### TASK STATEMENT:
Update everything from the start of the material down through the line containing "610 | Ave: 13.95 -> 11.95" by replacing "background" with "shading", leaving all else as it is.

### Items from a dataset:
────

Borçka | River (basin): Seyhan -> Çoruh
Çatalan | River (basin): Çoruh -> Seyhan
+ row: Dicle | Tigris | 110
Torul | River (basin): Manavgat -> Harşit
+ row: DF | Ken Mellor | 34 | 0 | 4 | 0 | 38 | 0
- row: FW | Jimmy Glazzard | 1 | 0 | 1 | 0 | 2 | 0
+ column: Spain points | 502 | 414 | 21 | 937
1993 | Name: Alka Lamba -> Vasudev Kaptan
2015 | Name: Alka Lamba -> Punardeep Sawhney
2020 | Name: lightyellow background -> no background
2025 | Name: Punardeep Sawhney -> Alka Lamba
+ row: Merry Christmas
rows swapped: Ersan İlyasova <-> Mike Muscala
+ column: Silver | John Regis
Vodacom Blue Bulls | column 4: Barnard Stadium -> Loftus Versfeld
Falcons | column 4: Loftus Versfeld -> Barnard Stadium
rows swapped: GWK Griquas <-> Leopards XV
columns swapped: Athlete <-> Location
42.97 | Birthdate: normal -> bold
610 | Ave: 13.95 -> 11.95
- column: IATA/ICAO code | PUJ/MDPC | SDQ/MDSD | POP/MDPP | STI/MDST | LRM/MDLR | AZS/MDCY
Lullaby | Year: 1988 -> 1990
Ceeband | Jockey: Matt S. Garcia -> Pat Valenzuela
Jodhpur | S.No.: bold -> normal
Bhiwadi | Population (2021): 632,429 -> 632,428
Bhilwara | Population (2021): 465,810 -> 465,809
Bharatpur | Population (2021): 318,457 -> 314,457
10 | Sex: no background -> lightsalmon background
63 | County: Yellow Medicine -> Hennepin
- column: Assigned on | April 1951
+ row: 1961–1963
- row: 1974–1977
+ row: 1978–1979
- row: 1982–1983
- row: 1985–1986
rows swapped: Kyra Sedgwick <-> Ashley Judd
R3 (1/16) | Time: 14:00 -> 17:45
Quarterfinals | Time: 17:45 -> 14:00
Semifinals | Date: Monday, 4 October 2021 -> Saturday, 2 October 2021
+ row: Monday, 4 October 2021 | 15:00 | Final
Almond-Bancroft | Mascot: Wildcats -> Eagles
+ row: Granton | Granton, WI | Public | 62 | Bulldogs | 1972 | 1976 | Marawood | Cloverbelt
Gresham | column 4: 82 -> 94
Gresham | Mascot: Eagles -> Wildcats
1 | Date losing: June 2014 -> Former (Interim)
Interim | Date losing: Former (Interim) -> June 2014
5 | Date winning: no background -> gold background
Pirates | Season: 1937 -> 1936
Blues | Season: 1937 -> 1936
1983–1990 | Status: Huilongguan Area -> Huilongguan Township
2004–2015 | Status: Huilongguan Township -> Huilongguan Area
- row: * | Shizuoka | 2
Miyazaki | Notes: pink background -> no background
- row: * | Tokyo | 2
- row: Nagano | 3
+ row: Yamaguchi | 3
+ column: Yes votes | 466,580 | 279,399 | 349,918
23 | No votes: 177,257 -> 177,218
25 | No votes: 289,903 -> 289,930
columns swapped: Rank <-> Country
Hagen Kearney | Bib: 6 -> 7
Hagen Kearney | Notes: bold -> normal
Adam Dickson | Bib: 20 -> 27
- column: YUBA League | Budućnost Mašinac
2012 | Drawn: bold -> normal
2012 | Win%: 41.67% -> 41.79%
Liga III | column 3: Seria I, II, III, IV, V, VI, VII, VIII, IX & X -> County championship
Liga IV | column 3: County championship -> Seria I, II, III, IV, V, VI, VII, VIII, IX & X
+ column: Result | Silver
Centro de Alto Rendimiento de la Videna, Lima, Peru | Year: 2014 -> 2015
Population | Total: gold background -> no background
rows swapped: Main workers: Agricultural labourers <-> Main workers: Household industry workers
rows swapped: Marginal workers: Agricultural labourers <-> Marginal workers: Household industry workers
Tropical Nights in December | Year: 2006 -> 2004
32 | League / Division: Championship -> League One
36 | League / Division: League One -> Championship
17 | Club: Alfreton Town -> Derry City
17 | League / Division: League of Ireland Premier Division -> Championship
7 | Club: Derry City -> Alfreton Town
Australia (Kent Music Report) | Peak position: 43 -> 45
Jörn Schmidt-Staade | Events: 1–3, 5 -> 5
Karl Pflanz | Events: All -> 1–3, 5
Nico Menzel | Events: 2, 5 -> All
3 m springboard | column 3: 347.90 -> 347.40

────

### FINAL RESULT:
Borçka | River (basin): Seyhan -> Çoruh
Çatalan | River (basin): Çoruh -> Seyhan
+ row: Dicle | Tigris | 110
Torul | River (basin): Manavgat -> Harşit
+ row: DF | Ken Mellor | 34 | 0 | 4 | 0 | 38 | 0
- row: FW | Jimmy Glazzard | 1 | 0 | 1 | 0 | 2 | 0
+ column: Spain points | 502 | 414 | 21 | 937
1993 | Name: Alka Lamba -> Vasudev Kaptan
2015 | Name: Alka Lamba -> Punardeep Sawhney
2020 | Name: lightyellow shading -> no shading
2025 | Name: Punardeep Sawhney -> Alka Lamba
+ row: Merry Christmas
rows swapped: Ersan İlyasova <-> Mike Muscala
+ column: Silver | John Regis
Vodacom Blue Bulls | column 4: Barnard Stadium -> Loftus Versfeld
Falcons | column 4: Loftus Versfeld -> Barnard Stadium
rows swapped: GWK Griquas <-> Leopards XV
columns swapped: Athlete <-> Location
42.97 | Birthdate: normal -> bold
610 | Ave: 13.95 -> 11.95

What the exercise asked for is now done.